FRAYEUR
Piron racontait souvent qu'il avait environ dix ans, lorsqu'un soir d'hiver,
soupant en famille chez son père, on entendit des cris affreux qui partaient de chez
un tonnelier voisin ; on alla voir ce que c'était. Un petit garçon, transi de peur,
conduisit les curieux dans la chambre d'où venaient les cris, qui redoublèrent
bientôt.
« Ah ! messieurs, dit le tonnelier tremblant, couché en travers sur son lit, daignez
au plus tôt faire appeler un chirurgien, car je sens que je n'ai pas longtemps
à vivre. »
Le père de Piron, après avoir chargé un domestique de remplir les intentions
du prétendu malade, s'étant approché de lui et l'ayant interrogé sur la cause
de sa maladie :
« Vous voyez, mon cher voisin, répondit le tonnelier, l'homme le plus misérable !
Ah maudite femme ! on m'avait bien dit que les liaisons avec la plus détestable
sorcière de la Bourgogne, ne tarderaient guère à m'être fatales... »
Ces propos faisant soupçonner que la tête de cet homme était dérangée, on attendit
que le chirurgien fût arriver.
« Monsieur, s'écria le tonnelier, lorsqu'il le vit entrer, j'implore votre secours,
je suis un homme mort !
— Sachons d'abord, lui dit le chirurgien, de quoi il s'agit.
— Ah ! faut-il que je sois forcé, en vous disant d'où partent mes douleurs,
de déshonorer ma femme même ! répondit le pauvre homme. Mais elle le mérite et,
dans mon état, je n'ai plus rien à ménager. Apprenez donc qu'en rentrant chez moi
ce soir, après avoir passé deux heures au plus chez le marchand de vin du coin,
ma femme, qui me croit toujours ivre, m'ayant trop poussé à bout, je me suis vu forcé,
pour pouvoir me coucher en paix, d'être un peu rude à son égard ; sur quoi,
après m'avoir menacé de sa vengeance, elle s'est sauvée du logis ; je me suis
déshabillé pour gagner mon lit ; mais au moment d'y monter... Dieu ! la méchante
créature ! une main, pour ne pas dire une barre de fer, plus brûlante qu'un tison,
est tombée sur ma fesse droite et la douleur que j'en ai ressentie, jointe à la peur
qui m'a saisi, m'a fait manquer le cœur au point que je ne crois pas y survivre !..

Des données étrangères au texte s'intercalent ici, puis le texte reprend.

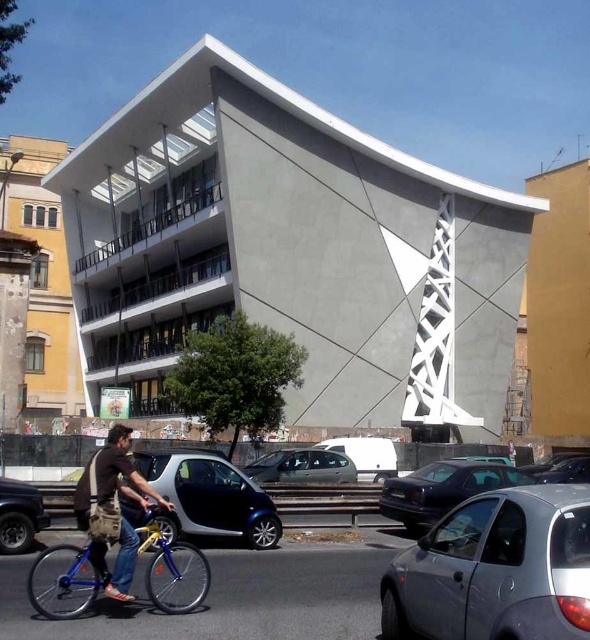
Is point (198, 579) closer to camera compared to point (27, 497)?

Yes, point (198, 579) is closer to viewer.

Between point (57, 595) and point (31, 540), which one is positioned behind?

The point (31, 540) is behind.

Measure the distance between blue metallic bicycle at lower left and camera.

blue metallic bicycle at lower left is 27.30 meters from camera.

This screenshot has width=590, height=640. I want to click on blue metallic bicycle at lower left, so click(172, 570).

Can you confirm if metallic gray hatchback at lower right is wider than black matte truck at lower left?

Correct, the width of metallic gray hatchback at lower right exceeds that of black matte truck at lower left.

Between metallic gray hatchback at lower right and black matte truck at lower left, which one is positioned higher?

black matte truck at lower left is above.

Describe the element at coordinates (496, 570) in the screenshot. The image size is (590, 640). I see `metallic gray hatchback at lower right` at that location.

What are the coordinates of `metallic gray hatchback at lower right` in the screenshot? It's located at (496, 570).

Is dark gray metallic car at center below black matte truck at lower left?

Correct, dark gray metallic car at center is located below black matte truck at lower left.

Based on the photo, does dark gray metallic car at center have a larger size compared to black matte truck at lower left?

Yes, dark gray metallic car at center is bigger than black matte truck at lower left.

Is point (278, 468) less distant than point (31, 545)?

No, it is not.

Where is `dark gray metallic car at center`? dark gray metallic car at center is located at coordinates click(301, 467).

Mais vous en riez, je crois ? Éh bien ! messieurs, voyez si toute autre main que celle
de Lucifer même pût jamais appliquer une pareille claque ! »
Au premier aspect de la plaie, de sa noirceur et des griffes qui semblaient y être
imprimées, la plupart des assistants furent saisis et le petit Piron voulut se sauver.
Mais on rassura le malade sur les idées qu'il avait conçues, tant contre sa femme
que contre la prétendue sorcière ; le chirurgien lui appliqua les remèdes convenables : on le laissa un peu dans son effroi, ce qui le corrigea légèrement de son ivrognerie.
Ce remède avait été employé par la femme — au moyen d'un parent qu'elle avait fait
cacher dans la maison — pour corriger l'intempérance du tonnelier.